Rappelons que la France et cinq autres États membres (Autriche, Hongrie, Luxembourg, Allemagne et Grèce) ont fait jouer la clause de sauvegarde pour interdire provisoirement sur leur territoire la culture du maïs MON 810, en raison de risques environnementaux.
« Nous demandons que les conclusions du Conseil des ministres européens de l'Environnement soient respectées », déclarent, dans un communiqué conjoint publié le 3 juillet, Jean-Louis Borloo, ministre français de l'Écologie, de l'Énergie, du Développement durable et de la Mer, Bruno Le Maire, ministre de l'Alimentation, de l'Agriculture et de la Pêche et Chantal Jouanno, secrétaire d'État chargée de l'Écologie.

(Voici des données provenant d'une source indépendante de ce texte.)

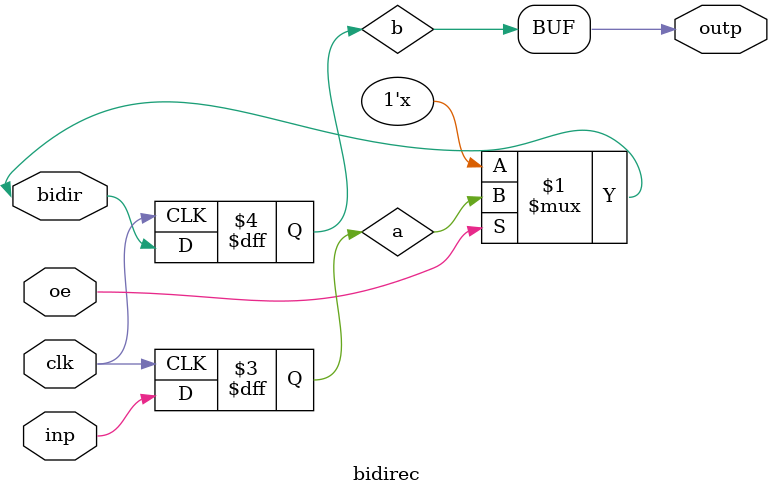
<source format=v>
module bidirec (oe, clk, inp, outp, bidir);

// Port Declaration

input   oe;
input   clk;
input   inp;
output  outp;
inout   bidir;

reg     a;
reg     b;

assign bidir = oe ? a : 1'bZ ;
assign outp  = b;

// Always Construct

always @ (posedge clk)
begin
    b <= bidir;
    a <= inp;
end

endmodule
</source>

Ils rappellent que le 6 mai dernier, 12 États membres ont écrit à l'EFSA afin qu'elle réponde pleinement, dans son évaluation, aux questions des États membres quant aux impacts de la mise en culture du MON 810 (développement de résistances, effets sur les espèces non ciblées). « Les méthodologies ainsi demandées étant en cours de révision pour aboutissement en 2010, l'avis rendu par l'EFSA n'a pu encore en tenir compte ». Les autorités françaises annoncent qu'elles consulteront l'autorité nationale compétente (AFSSA) et le haut Conseil des biotechnologies avant de préciser leur position. (A.N.)